Mitochondrial DNA (mtDNA) mutations in individual cells may be more complex than previously thought. Their variability, seen in individuals with sporadic inclusion body myositis, might also be present in other mitochondrial conditions — a finding, by researchers at Newcastle University, United Kingdom, that offers new insights into role of mtDNA mutations, both in disease processes and human aging.

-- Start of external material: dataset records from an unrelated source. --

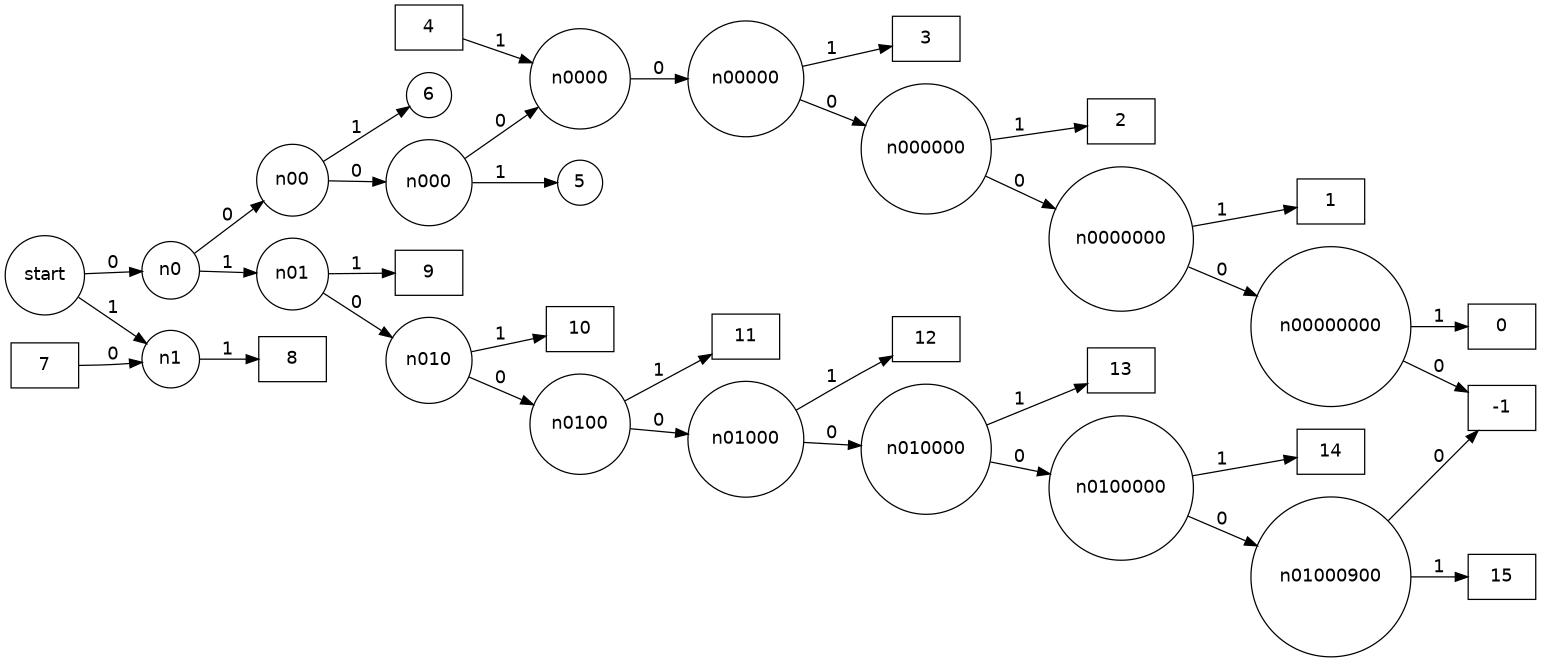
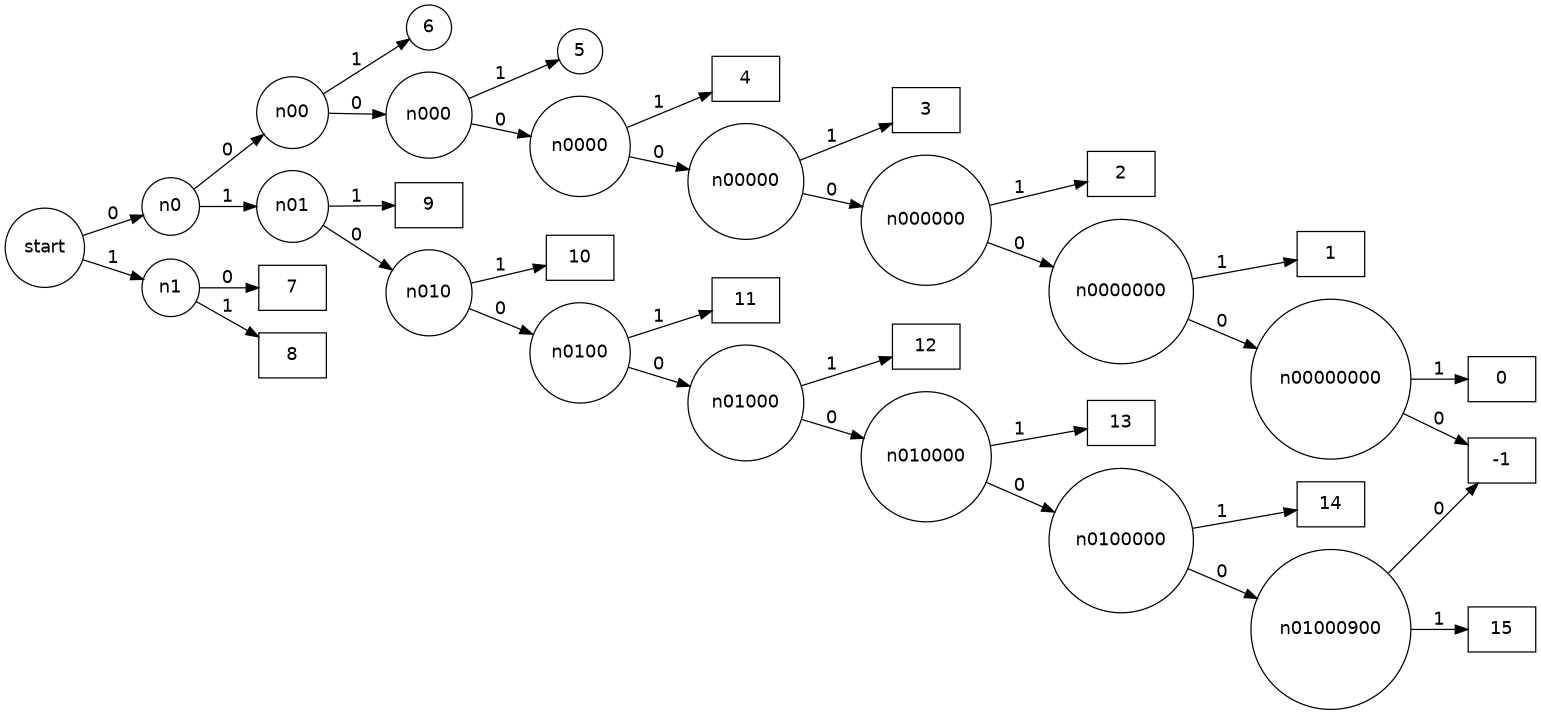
  digraph {
    rankdir=LR
    node [fontname=DejaVuSans shape=circle]
    edge [fontname=DejaVuSans]
    n000000001 [label=0 shape=box]
    n00000001 [label=1 shape=box]
    n0000001 [label=2 shape=box]
    n000001 [label=3 shape=box]
    n00001 [label=4 shape=box]
    n0001 [label=5]
    n001 [label=6]
    n10 [label=7 shape=box]
    n11 [label=8 shape=box]
    n011 [label=9 shape=box]
    n0101 [label=10 shape=box]
    n01001 [label=11 shape=box]
    n010001 [label=12 shape=box]
    n0100001 [label=13 shape=box]
    n01000001 [label=14 shape=box]
    n010000001 [label=15 shape=box]
    error [label=-1 shape=box]
    start [label=start]
    n0
    n1
    n00
    n01
    n000
    n010
    n0000
    n0100
    n00000
    n000000
    n0000000
    n00000000
    n01000
    n010000
    n0100000
    n01000000 [label=n01000900]
    start -> n0 [label=0]
    start -> n1 [label=1]
    n0 -> n00 [label=0]
    n0 -> n01 [label=1]
-   n10 -> n1 [label=0]
+   n1 -> n10 [label=0]
    n1 -> n11 [label=1]
    n00 -> n001 [label=1]
    n00 -> n000 [label=0]
    n01 -> n011 [label=1]
    n01 -> n010 [label=0]
    n000 -> n0001 [label=1]
    n000 -> n0000 [label=0]
    n010 -> n0101 [label=1]
    n010 -> n0100 [label=0]
-   n00001 -> n0000 [label=1]
+   n0000 -> n00001 [label=1]
    n0000 -> n00000 [label=0]
    n0100 -> n01001 [label=1]
    n0100 -> n01000 [label=0]
    n00000 -> n000001 [label=1]
    n00000 -> n000000 [label=0]
    n000000 -> n0000001 [label=1]
    n000000 -> n0000000 [label=0]
    n0000000 -> n00000001 [label=1]
    n0000000 -> n00000000 [label=0]
    n00000000 -> n000000001 [label=1]
    n00000000 -> error [label=0]
    n01000 -> n010001 [label=1]
    n01000 -> n010000 [label=0]
    n010000 -> n0100001 [label=1]
    n010000 -> n0100000 [label=0]
    n0100000 -> n01000001 [label=1]
    n0100000 -> n01000000 [label=0]
    n01000000 -> n010000001 [label=1]
    n01000000 -> error [label=0]
  }
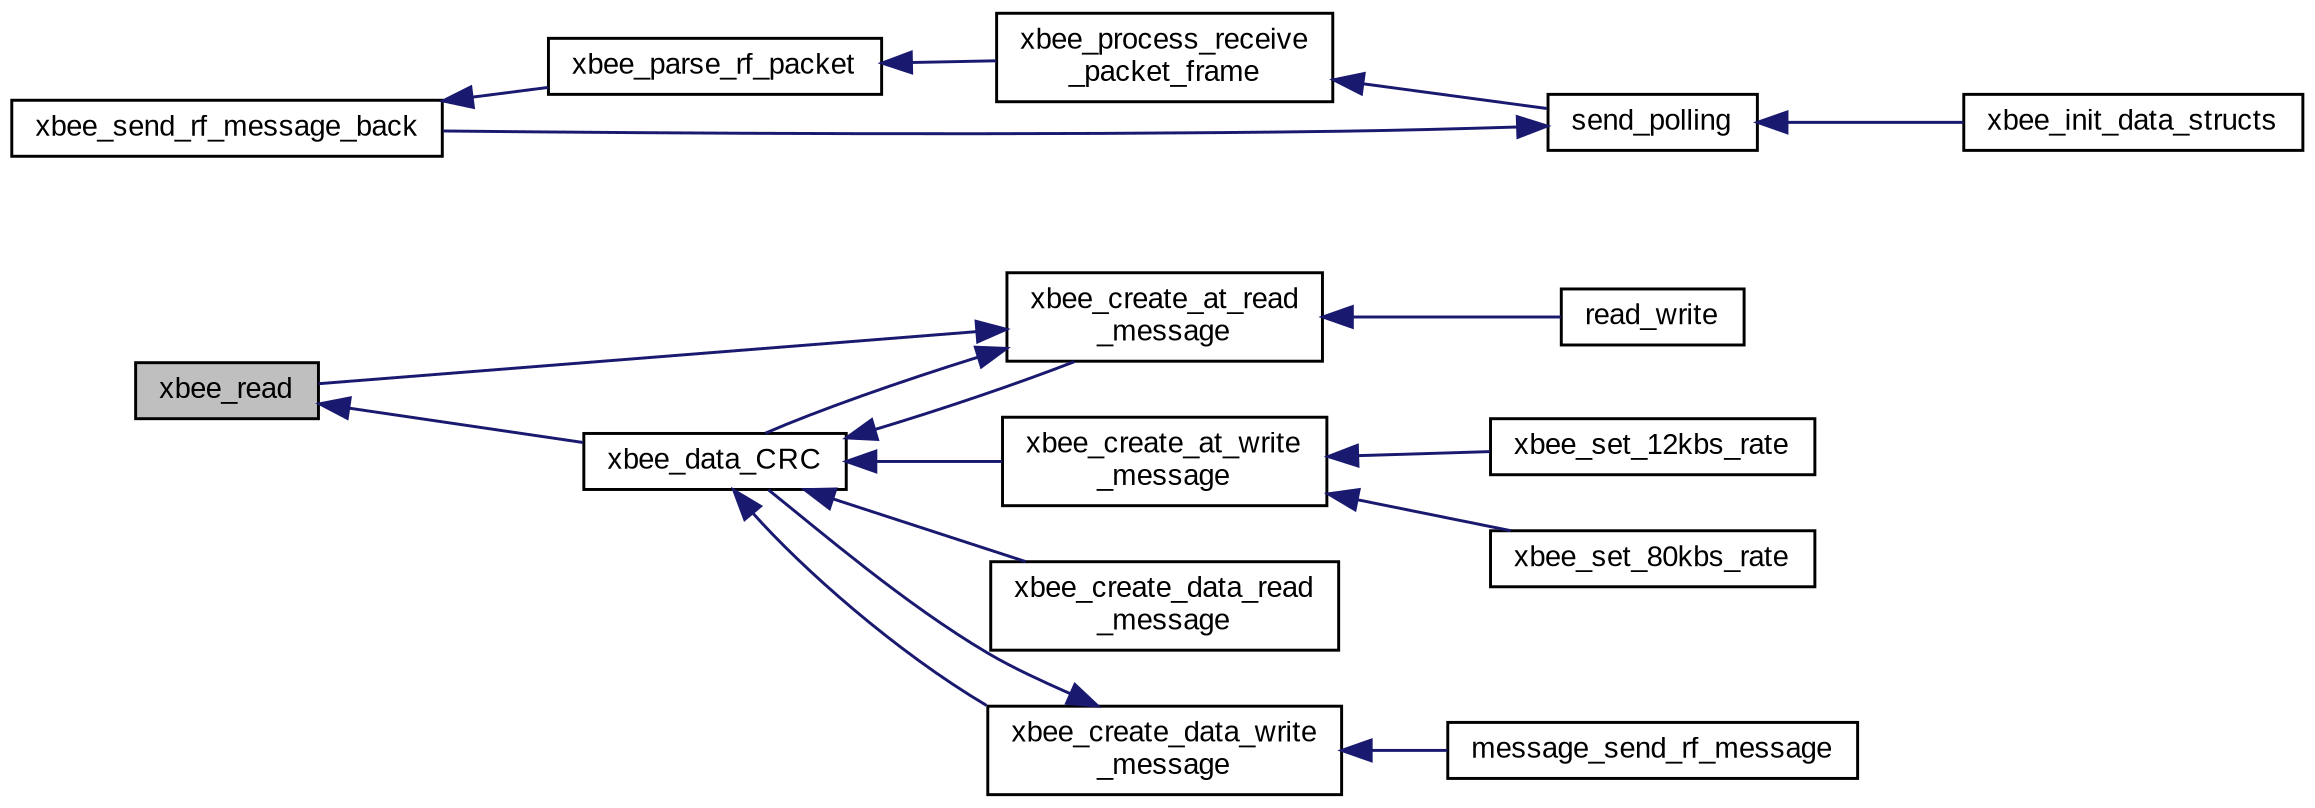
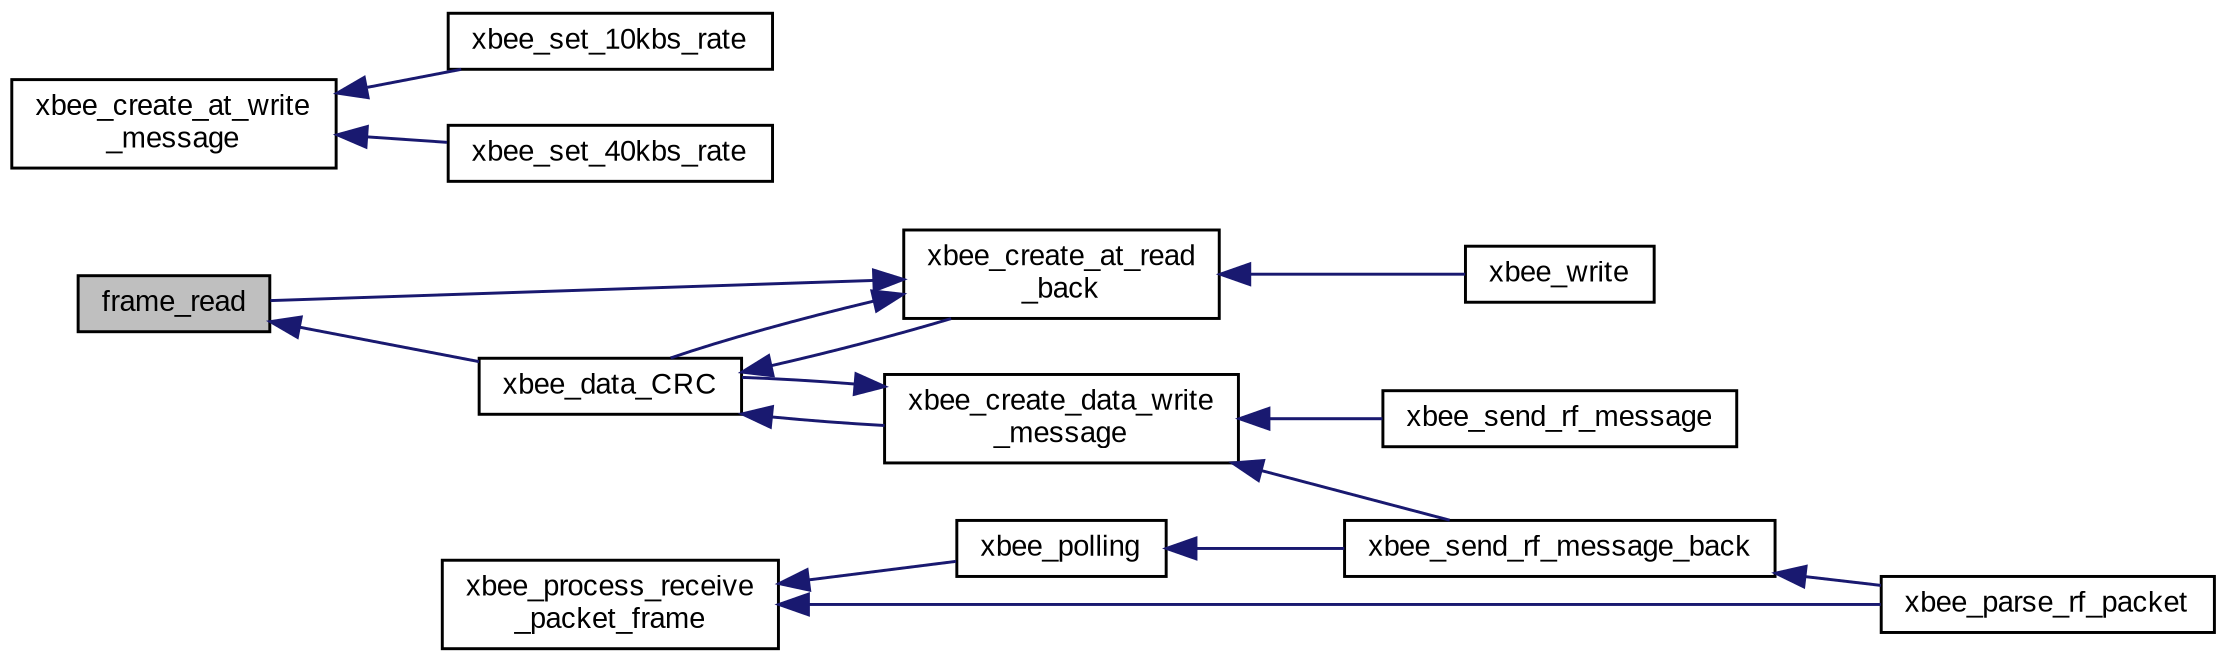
  digraph {
    fontname="Liberation Sans"
    rankdir=LR
    node [color=black fillcolor=white fontname="Liberation Sans" fontsize=10 shape=record style=filled]
    edge [color=midnightblue dir=back fontname="Liberation Sans" fontsize=10 labelfontname=Helvetica labelfontsize=10 style=solid]
-   n1 [fillcolor=grey75 fontcolor=black height=0.2 label=xbee_read width=0.4]
+   n1 [fillcolor=grey75 fontcolor=black height=0.2 label=frame_read width=0.4]
    n2 [height=0.2 label=xbee_data_CRC width=0.4]
-   n3 [height=0.2 label="xbee_create_at_read\l_message" width=0.4]
+   n3 [height=0.2 label="xbee_create_at_read\l_back" width=0.4]
    n4 [height=0.2 label="xbee_create_at_write\l_message" width=0.4]
-   n5 [height=0.2 label="xbee_create_data_read\l_message" width=0.4]
    n6 [height=0.2 label="xbee_create_data_write\l_message" width=0.4]
-   n7 [height=0.2 label=read_write width=0.4]
-   n8 [height=0.2 label=xbee_set_12kbs_rate width=0.4]
-   n9 [height=0.2 label=xbee_set_80kbs_rate width=0.4]
-   n10 [height=0.2 label=message_send_rf_message width=0.4]
+   n7 [height=0.2 label=xbee_write width=0.4]
+   n8 [height=0.2 label=xbee_set_10kbs_rate width=0.4]
+   n9 [height=0.2 label=xbee_set_40kbs_rate width=0.4]
+   n10 [height=0.2 label=xbee_send_rf_message width=0.4]
    n11 [height=0.2 label=xbee_send_rf_message_back width=0.4]
    n12 [height=0.2 label=xbee_parse_rf_packet width=0.4]
    n13 [height=0.2 label="xbee_process_receive\l_packet_frame" width=0.4]
-   n14 [height=0.2 label=send_polling width=0.4]
-   n15 [height=0.2 label=xbee_init_data_structs width=0.4]
+   n14 [height=0.2 label=xbee_polling width=0.4]
    n1 -> n2
    n2 -> n3
-   n2 -> n4
-   n2 -> n5
    n2 -> n6
    n3 -> n1
    n3 -> n2
    n3 -> n7
    n4 -> n8
    n4 -> n9
    n6 -> n2
    n6 -> n10
+   n6 -> n11
    n11 -> n12
-   n12 -> n13
+   n13 -> n12
    n13 -> n14
    n14 -> n11
-   n14 -> n15
  }
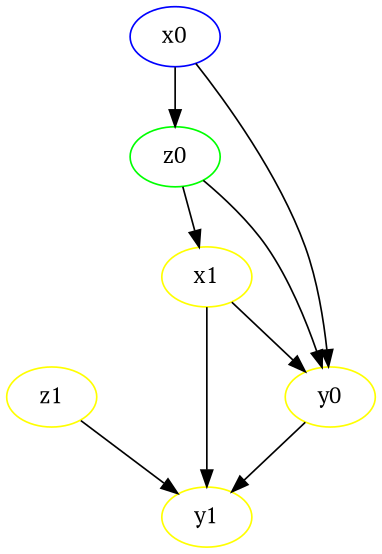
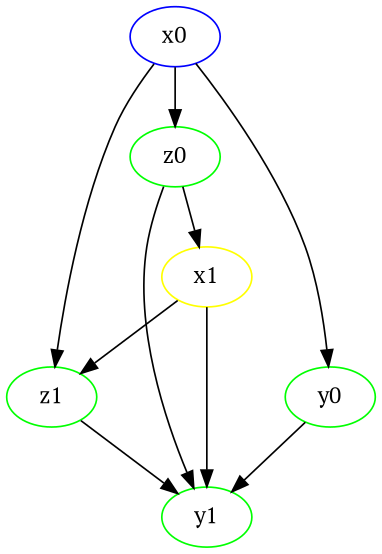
  strict digraph {
    fontname="PT Serif"
    node [color=green fontname="PT Serif" bias=0.0]
    edge [fontname="PT Serif"]
    n1 [color=blue label=x0 bias=""]
    n2 [label=z0]
-   n3 [color=yellow label=z1]
-   n4 [color=yellow label=y0]
-   n5 [color=yellow label=y1]
+   n3 [label=z1]
+   n4 [label=y0]
+   n5 [label=y1]
    n6 [color=yellow label=x1 bias=""]
    n1 -> n2 [weight=2.3085408210754395]
+   n1 -> n3 [weight=1.4650938510894775]
    n1 -> n4 [weight=-0.4646283686161041]
-   n2 -> n4 [weight=-0.6217336654663086]
+   n2 -> n5 [weight=-0.6217336654663086]
    n2 -> n6 [weight=1.5466747283935547]
    n3 -> n5 [weight=-0.9584930539131165]
    n4 -> n5 [weight=0.1353924423456192]
-   n6 -> n4 [weight=-3.118049144744873]
+   n6 -> n3 [weight=-3.118049144744873]
    n6 -> n5 [weight=2.6702349185943604]
  }
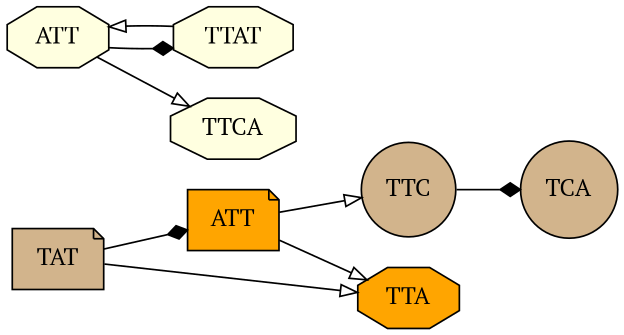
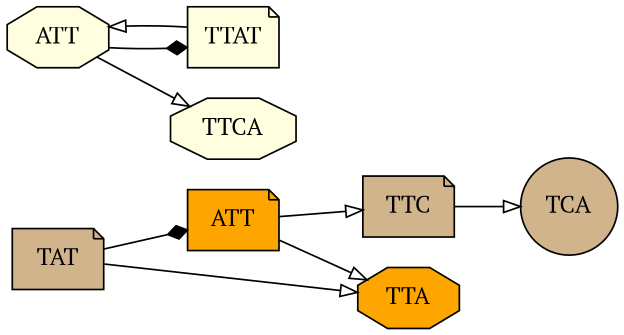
  digraph {
    fontname="PT Serif"
    rankdir=LR
    node [fillcolor=tan fontname="PT Serif" shape=octagon style=filled]
    edge [arrowhead=onormal fontname="PT Serif"]
    n1 [fillcolor=orange label=ATT shape=note]
-   n2 [label=TTC shape=circle]
+   n2 [label=TTC shape=note]
    n3 [fillcolor=orange label=TTA]
    n4 [label=TCA shape=circle]
    n5 [label=TAT shape=note]
    n6 [fillcolor=lightyellow label=TTCA]
-   n7 [fillcolor=lightyellow label=TTAT]
+   n7 [fillcolor=lightyellow label=TTAT shape=note]
    n8 [fillcolor=lightyellow label=ATT]
    n1 -> n2
    n1 -> n3
-   n2 -> n4 [arrowhead=diamond]
+   n2 -> n4
    n5 -> n1 [arrowhead=diamond]
    n5 -> n3
    n7 -> n8
    n8 -> n6
    n8 -> n7 [arrowhead=diamond]
  }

The presence of different mutations in individual mitochondria in a single cell is a well-known feature, stemming from the fact that mtDNA is randomly replicated and distributed during cell divisions. This characteristic complexity, termed heteroplasmy, is likely a way to protect the body from the effects of harmful mutations. The many known diseases caused by mitochondrial mutations, however, show that heteroplasmy is not always sufficient to protect from disease. Despite this knowledge, few scientists have attempted to map the exact extent of the variability in individual cells.
Analyzing the mitochondria in muscle biopsies from nine patients with sporadic inclusion body myositis — an adult muscle disease characterized by inflammation and progressive weakness and degeneration of the arm and leg muscles — researchers observed that 20 percent of these muscle fibers had accumulated two or more large deletions.
Findings, published in the journal Nucleic Acids Research, showed that the deletions were present in cells not having a functional cytochrome C, a mitochondrial enzyme crucial for cellular energy metabolism, and one of the most common mitochondrial defects. Most of the deletions removed what is known as the major arc of the mtDNA, the larger bit of the circular mtDNA, and the part most frequently mutated. But 10 percent of the deletions also extended into the minor arc, including the starting point of replication for one of the DNA strands.
Some mtDNA molecules harbored two deletions or deletions accompanied by duplications, and the study — titled “Complex mitochondrial DNA rearrangements in individual cells from patients with sporadic inclusion body myositis“ — even found evidence of duplications of the whole genome. Such genome copies will increase the frequency of mutations present in particular mitochondria.
“The extended spectrum of mtDNA rearrangements in single cells provides insight into the process of clonal expansion which is fundamental to our understanding of the role of mtDNA mutations in ageing and disease,” the researchers concluded.